E le elezioni come sono andate? Soprattutto: sono rappresentative o sono come l’ultimo bacio dell’incoscienza? I commentatori francesi, che non sanno come trattare questo risultato visto che non si sa che ne sarà, hanno individuato un filo rosso nel voto frastagliato che è per sua natura quello locale: la voglia di stabilità. Nel momento in cui gli esperti tornano a essere ascoltati – pendiamo dalle loro labbra – e persino Facebook ha a cuore che non proliferino troppe fake news, il voto di protesta si fa piccino.
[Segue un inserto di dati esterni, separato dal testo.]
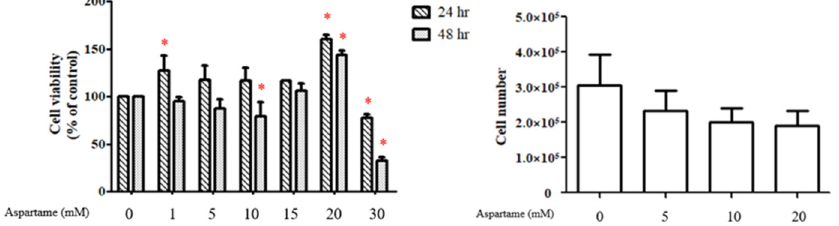
Figure A1. Pilot KGN cell experiment of different doses of aspartame treatment on cell viability and numbers. * p < 0.05 as compared with control.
C’è voglia di continuità e non di esperimenti nuovi nel momento in cui la vita quotidiana è e sarà un esperimento nuovo, e così l’usato sicuro, se è sicuro, diventa un punto di equilibrio. La normalità diventa necessaria, ma i suoi garanti, per usare le parole di Macron, non sanno come definirla né come gestirla.

 

Bisogna quindi rinunciarci, alla normalità democratica? Questa è la domanda cui si cerca una risposta, non soltanto in Francia. L’America di Donald Trump – il presidente che corre dietro al virus ma è in ritardo e non riconosce, a differenza dei francesi, lo stato d’incoscienza in cui è immerso – è in mezzo alle primarie, il processo di selezione che porta allo scontro presidenziale a novembre. Piano piano però questa stessa America che vive il suo momento più importante degli ultimi quattro anni si sta chiudendo: in ordine sparso, i vari stati stanno mettendo a punto la loro strategia anti pandemia, scivolando verso l’isolamento. Ieri la Corte Suprema ha deciso di posticipare gli “oral argument”, i confronti che permettono ai giudici di arrivare alle sentenze che definiscono e aggiornano il patto costituzional-sociale americano – l’ultima volta che è accaduto era durante l’epidemia della Spagnola nel 1918, e tra le cause di cui avrebbe dovuto discutere la Corte in questa sessione c’è anche il caso riguardante le finanze (e la loro trasparenza) del presidente Trump. C’è forse esempio più calzante di quanto si è incrinata la normalità democratica? No. E le crepe si vedono e si vedranno sempre di più: la Georgia ha già deciso di posticipare le sue primarie previste per fine mese, ma oggi sono aperte le urne in alcuni stati americani, compresi Florida e Ohio, che sono gli stati-test per eccellenza. Ma anche questa verifica elettorale sarà viziata dalla pandemia, così come il dibattito senza pubblico dei contendenti, Joe Biden e Bernie Sanders, rimbombava domenica sera per la assenza di una strategia e di una visione oltre l’emergenza. Ma l’alternativa è sospendere le primarie, cioè di fatto prolungare il mandato di Trump, che pure vede sgretolarsi la sua proposta per la rielezione – la sfida al socialismo sull’onda di un’economia forte – e non riesce a colmare il ritardo accumulato, nemmeno la Fed riesce a farlo. C’è chi sostiene che forse si sta esagerando, ma il dottor Fauci, un altro di quegli esperti che ascoltiamo con attenzione (è il direttore dell’Istituto americano per le allergie e le malattie infettive), ha detto in tv: “Dobbiamo essere aggressivi e criticati per la nostra overreaction”. I garanti della normalità democratica si ritrovano così a dover custodire anche una nuova anormalità: è conservarla democratica il problema.